## Todos Cuentan (Everybody counts)

In a beautiful NAMS 2016 article Todos Cuentan: Cultivating Diversity in Combinatorics, Federico Ardila put forward four thoughtful axioms which became a useful foundation for Ardila’s own educational and outreach efforts, and were offered as a pressing call to action for the academic community as a whole. (See also here, and here.)

Here are the axioms

Axiom 1. Mathematical talent is distributed equally among different groups, irrespective of geographic, demographic, and economic boundaries.

Axiom 2. Everyone can have joyful, meaningful, and empowering mathematical experiences.

Axiom 3. Mathematics is a powerful, malleable tool that can be shaped and used differently by various communities to serve their needs.

Axiom 4. Every student deserves to be treated with dignity and respect

Of course, these axioms extend even further when you replace “mathematics” with other academic areas and also with “art”, “music”, “sport”, “literature” “business” “politics”, etc.

My view is quite close to Federico’s view.

Two remarks: First, I learned from Ardila’s paper, interesting mathematical results that I did not know about. One result is by Anastasia Chavez and Nicole Yamzon about Dehn-Somerville’s relations that we mentioned here several time (I, II, III, IV). Chavaz and Yamzon’s paper is The Dehn-Sommerville Relations and the Catalan Matroid. The Dehn-Somervilles relation asserts that the affine dimension of *f*-vectors of simplicial *d*-polytopes is *[d/2]*. We can ask which *[d/2]* coordinates of the *f* vector determine the other coordinates. (If I had to guess I would have said that every subsets of *[d/2]* coordinates spanned the other coordinates; but this is incorrect.) It turns out that the answer is related to very interesting combinatorics.

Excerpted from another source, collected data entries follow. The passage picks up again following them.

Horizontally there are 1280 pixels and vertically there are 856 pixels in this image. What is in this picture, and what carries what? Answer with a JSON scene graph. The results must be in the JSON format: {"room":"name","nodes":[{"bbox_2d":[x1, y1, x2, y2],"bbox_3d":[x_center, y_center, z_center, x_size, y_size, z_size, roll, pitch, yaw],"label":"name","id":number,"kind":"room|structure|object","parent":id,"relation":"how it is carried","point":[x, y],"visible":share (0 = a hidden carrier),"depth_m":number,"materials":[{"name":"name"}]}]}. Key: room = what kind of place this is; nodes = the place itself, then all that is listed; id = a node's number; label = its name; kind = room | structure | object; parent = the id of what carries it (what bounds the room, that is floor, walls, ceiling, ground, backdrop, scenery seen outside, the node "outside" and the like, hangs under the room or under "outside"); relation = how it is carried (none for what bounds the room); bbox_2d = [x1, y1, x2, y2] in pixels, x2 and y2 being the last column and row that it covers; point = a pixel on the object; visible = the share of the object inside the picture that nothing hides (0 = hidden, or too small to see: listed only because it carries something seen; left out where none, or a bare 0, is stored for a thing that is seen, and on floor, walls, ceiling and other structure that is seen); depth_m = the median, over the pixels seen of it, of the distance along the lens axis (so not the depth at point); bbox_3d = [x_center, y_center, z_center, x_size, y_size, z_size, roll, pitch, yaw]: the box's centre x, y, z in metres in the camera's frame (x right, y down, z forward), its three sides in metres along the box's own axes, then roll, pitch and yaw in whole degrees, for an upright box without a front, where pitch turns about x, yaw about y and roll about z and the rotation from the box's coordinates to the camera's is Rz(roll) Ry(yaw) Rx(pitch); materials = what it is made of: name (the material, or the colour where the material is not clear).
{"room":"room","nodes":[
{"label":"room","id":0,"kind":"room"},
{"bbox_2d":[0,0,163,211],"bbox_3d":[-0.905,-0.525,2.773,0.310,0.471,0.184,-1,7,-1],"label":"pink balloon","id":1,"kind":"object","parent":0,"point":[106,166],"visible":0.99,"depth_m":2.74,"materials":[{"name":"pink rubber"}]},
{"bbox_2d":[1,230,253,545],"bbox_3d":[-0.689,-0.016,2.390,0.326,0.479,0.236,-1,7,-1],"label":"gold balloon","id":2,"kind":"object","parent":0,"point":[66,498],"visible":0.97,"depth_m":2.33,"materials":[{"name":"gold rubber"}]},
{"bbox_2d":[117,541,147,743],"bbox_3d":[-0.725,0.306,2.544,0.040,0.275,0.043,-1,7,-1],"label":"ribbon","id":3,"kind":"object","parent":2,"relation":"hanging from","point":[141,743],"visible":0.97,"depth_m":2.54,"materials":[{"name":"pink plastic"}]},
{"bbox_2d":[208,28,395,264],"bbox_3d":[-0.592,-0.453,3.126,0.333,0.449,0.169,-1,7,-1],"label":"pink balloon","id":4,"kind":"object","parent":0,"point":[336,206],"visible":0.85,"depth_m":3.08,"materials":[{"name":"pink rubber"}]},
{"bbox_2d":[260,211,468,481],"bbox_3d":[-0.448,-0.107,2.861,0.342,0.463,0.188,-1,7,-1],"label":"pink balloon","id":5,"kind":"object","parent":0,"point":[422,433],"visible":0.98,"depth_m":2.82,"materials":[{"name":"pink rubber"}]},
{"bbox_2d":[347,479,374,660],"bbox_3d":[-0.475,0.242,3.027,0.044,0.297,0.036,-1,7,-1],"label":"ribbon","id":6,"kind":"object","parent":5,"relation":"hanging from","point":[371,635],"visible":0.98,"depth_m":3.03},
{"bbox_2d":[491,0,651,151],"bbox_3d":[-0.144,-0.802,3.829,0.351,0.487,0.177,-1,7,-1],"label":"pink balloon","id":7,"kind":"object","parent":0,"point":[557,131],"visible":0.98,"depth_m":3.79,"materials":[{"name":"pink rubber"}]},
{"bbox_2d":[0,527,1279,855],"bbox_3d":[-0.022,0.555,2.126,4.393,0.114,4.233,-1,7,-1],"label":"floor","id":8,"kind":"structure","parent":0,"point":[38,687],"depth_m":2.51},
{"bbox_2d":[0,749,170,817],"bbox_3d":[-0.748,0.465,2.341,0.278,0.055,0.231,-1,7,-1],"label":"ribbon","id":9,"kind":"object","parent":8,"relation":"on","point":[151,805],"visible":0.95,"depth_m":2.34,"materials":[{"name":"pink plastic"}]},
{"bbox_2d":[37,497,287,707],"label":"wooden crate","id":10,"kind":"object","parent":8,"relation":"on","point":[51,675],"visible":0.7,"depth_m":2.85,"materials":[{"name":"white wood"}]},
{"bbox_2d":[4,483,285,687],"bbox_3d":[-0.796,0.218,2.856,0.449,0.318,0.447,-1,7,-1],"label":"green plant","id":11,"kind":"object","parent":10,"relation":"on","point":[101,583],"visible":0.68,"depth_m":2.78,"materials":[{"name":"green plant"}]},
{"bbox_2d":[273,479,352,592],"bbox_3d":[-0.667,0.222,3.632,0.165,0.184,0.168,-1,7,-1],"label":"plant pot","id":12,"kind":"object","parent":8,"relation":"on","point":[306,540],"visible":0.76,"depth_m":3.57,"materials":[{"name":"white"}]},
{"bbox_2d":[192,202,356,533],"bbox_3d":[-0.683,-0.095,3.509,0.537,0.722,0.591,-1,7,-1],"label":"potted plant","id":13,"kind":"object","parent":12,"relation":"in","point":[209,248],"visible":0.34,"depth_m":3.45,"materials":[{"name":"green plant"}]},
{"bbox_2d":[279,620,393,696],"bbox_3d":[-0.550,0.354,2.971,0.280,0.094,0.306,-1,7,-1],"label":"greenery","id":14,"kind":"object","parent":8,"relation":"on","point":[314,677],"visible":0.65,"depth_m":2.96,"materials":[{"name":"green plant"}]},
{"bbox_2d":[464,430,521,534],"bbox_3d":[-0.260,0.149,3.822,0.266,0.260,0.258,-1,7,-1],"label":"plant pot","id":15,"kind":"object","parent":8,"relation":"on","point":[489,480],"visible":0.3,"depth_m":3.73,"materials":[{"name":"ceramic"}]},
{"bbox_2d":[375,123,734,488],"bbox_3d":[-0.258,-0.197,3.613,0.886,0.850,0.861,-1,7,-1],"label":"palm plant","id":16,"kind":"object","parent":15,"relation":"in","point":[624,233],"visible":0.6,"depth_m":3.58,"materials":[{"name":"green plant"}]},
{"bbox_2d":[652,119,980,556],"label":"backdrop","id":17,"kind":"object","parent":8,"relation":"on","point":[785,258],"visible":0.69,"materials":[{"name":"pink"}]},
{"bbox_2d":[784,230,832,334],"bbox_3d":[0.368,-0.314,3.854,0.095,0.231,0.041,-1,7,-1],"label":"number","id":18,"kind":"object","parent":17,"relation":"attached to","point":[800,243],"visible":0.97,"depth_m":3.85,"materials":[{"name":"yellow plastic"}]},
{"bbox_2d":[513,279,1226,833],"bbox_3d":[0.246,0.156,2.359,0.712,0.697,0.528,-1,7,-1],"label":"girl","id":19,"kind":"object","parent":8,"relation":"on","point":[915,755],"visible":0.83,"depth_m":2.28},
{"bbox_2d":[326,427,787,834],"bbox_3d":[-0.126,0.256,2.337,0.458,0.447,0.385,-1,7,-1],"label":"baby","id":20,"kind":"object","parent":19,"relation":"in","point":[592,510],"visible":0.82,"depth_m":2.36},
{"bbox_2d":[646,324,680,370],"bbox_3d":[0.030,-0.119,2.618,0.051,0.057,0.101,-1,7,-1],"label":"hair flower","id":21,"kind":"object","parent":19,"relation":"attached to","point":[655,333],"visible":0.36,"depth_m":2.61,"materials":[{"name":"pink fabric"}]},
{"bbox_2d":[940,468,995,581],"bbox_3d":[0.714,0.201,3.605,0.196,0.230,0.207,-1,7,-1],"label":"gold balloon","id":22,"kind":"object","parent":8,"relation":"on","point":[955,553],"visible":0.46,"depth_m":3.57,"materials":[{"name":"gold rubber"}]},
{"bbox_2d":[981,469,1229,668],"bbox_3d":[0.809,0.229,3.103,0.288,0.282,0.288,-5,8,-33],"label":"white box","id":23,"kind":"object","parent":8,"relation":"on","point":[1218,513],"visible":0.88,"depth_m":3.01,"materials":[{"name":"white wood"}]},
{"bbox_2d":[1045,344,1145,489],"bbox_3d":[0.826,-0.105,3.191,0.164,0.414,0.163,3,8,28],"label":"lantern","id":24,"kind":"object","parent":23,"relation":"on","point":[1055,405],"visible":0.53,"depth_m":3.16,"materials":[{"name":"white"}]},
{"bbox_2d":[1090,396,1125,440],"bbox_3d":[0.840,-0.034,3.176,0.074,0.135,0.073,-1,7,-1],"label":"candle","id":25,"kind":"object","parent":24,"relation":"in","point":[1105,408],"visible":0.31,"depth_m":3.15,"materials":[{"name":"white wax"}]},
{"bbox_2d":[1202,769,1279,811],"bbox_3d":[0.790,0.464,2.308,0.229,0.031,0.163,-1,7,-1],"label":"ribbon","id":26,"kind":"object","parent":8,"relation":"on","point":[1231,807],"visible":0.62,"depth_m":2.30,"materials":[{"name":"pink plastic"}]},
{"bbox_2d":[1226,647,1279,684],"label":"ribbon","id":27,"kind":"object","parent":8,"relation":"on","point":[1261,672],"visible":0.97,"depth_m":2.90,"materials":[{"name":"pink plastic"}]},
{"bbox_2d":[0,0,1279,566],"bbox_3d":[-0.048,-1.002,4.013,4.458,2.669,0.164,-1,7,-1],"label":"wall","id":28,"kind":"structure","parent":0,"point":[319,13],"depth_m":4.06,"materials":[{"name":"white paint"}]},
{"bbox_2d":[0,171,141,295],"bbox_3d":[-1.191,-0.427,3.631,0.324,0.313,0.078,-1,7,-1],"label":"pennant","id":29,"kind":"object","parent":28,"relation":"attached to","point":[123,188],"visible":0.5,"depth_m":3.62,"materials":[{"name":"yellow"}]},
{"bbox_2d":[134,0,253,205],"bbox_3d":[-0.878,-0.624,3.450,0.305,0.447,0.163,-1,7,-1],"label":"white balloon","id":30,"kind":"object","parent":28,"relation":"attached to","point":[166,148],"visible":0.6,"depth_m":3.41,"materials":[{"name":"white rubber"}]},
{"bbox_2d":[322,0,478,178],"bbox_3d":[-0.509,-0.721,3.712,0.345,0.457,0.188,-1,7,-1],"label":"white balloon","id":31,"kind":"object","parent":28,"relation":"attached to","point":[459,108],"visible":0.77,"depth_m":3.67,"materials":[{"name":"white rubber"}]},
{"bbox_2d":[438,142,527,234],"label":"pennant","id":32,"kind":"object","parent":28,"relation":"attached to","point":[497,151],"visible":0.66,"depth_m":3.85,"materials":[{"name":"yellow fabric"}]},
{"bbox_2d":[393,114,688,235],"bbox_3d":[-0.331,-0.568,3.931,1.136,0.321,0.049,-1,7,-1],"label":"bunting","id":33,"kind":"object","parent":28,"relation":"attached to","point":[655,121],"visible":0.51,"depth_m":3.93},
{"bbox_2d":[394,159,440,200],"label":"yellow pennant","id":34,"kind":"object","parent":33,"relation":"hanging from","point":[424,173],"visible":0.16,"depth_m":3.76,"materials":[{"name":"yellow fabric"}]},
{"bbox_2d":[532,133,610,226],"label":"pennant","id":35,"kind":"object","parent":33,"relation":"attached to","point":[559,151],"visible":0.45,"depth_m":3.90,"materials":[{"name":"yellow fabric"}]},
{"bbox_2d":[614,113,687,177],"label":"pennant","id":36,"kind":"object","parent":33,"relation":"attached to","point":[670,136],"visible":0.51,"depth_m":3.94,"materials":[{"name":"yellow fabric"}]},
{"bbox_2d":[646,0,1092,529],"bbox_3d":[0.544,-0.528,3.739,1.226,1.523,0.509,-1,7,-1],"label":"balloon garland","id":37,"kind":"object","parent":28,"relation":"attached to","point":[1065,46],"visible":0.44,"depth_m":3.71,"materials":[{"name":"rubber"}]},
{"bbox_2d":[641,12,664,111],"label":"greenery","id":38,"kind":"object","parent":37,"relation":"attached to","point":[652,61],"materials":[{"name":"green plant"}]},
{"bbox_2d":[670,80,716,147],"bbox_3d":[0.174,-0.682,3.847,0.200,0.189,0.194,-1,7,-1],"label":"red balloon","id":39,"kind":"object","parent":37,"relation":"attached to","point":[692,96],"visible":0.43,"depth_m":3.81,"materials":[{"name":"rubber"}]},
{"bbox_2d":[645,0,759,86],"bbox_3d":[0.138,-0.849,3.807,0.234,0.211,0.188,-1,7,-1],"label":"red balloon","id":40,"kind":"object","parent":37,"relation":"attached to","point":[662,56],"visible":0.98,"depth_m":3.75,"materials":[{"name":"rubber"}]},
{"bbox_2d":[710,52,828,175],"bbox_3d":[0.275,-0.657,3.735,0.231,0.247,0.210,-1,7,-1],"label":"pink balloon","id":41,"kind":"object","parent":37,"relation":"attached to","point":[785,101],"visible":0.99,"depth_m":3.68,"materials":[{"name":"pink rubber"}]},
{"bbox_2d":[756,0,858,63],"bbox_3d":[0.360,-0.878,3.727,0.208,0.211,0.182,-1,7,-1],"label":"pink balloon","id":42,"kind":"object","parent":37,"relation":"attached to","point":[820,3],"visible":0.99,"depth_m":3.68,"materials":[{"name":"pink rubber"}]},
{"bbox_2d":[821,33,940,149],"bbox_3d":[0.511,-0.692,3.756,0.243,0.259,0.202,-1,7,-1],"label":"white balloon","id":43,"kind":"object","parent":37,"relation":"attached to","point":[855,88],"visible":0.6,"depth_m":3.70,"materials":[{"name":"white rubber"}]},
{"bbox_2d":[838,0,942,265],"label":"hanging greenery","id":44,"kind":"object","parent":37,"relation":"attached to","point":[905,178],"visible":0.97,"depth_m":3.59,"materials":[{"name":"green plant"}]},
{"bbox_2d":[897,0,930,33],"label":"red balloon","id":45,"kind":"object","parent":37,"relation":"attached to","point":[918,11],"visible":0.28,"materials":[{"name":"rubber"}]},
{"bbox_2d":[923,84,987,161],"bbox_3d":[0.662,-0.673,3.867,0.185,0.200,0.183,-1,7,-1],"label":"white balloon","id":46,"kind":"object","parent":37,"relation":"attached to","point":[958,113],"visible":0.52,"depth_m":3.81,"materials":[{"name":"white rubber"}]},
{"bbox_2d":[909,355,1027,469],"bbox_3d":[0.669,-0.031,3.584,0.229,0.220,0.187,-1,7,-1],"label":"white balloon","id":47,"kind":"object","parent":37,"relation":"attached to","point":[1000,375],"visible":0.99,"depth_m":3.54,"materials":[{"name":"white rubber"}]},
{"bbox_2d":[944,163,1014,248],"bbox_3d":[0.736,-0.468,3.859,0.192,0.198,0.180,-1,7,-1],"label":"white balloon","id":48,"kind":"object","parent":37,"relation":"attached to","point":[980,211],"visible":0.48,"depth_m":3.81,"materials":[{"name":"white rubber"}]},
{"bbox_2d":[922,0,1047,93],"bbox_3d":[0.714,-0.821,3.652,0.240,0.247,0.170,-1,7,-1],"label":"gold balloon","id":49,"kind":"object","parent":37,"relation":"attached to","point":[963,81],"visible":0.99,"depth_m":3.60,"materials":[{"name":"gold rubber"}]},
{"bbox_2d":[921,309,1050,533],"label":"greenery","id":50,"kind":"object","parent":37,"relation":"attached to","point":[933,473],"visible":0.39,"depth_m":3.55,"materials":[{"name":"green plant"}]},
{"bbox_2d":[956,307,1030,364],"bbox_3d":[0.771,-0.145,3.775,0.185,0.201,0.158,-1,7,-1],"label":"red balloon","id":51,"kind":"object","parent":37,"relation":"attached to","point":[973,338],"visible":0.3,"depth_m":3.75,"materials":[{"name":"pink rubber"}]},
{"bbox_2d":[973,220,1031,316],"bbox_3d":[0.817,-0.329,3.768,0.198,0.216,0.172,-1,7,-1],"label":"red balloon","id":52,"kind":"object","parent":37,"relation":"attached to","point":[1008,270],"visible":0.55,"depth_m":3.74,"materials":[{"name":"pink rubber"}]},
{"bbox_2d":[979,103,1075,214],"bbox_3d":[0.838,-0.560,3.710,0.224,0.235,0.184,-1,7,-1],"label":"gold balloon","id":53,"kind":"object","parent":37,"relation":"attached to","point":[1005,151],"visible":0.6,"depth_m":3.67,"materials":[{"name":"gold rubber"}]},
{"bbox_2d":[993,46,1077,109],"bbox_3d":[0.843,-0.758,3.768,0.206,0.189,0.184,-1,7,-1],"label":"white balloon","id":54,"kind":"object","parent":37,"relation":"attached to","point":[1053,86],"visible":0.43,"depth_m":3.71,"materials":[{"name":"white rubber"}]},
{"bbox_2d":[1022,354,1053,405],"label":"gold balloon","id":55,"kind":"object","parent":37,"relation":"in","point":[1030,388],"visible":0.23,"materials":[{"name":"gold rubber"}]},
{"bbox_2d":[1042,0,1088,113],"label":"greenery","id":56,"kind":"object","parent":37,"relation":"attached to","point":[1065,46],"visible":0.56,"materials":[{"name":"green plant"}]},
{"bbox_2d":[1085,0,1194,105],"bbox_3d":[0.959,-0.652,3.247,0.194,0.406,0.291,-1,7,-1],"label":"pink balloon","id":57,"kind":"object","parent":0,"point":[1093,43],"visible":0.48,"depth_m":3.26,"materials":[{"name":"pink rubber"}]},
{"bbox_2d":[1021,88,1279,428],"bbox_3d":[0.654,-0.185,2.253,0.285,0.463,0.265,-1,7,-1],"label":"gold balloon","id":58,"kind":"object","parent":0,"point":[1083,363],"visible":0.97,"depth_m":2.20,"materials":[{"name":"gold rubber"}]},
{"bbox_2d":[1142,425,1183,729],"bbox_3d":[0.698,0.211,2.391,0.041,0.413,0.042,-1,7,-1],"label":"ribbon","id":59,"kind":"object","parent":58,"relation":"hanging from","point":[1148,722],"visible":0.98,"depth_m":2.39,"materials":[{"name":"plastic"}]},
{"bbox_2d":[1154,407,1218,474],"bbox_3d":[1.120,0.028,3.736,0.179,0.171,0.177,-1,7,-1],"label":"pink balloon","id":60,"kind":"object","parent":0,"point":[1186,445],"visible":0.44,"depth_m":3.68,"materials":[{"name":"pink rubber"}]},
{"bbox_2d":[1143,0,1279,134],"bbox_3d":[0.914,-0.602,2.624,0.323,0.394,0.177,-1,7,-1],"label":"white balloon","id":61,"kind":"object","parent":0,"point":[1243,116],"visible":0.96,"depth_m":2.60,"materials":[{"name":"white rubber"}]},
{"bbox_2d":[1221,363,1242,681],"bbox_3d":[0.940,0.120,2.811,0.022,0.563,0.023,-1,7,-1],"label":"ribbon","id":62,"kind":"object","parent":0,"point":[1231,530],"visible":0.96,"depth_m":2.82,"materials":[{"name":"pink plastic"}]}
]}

Second, I was quite surprised that I came across Ardila’s paper and axioms only now, almost five years after the paper was published. I could certainly referred to Ardila’s axioms had I known about them in a few tedious (while important) discussions on the matter, and in a short (here, shortened further) letter to the NAMS editor that I wrote on the subject in 2019.

Dear editor,

In my opinion, diversity is an important social and academic value, the pursuit of which can also be an important means for academic excellence. One reason we need to pay special attention to diversity is that there are various mechanisms against it, which in and of themselves are harmful to academic life and excellence, such as dominance and, at times, even bullying by members of majority/power groups. On this and other issues, academic institutions have the right and duty to form academic policies and pursue them, and also the obligation to allow free debate about these policies.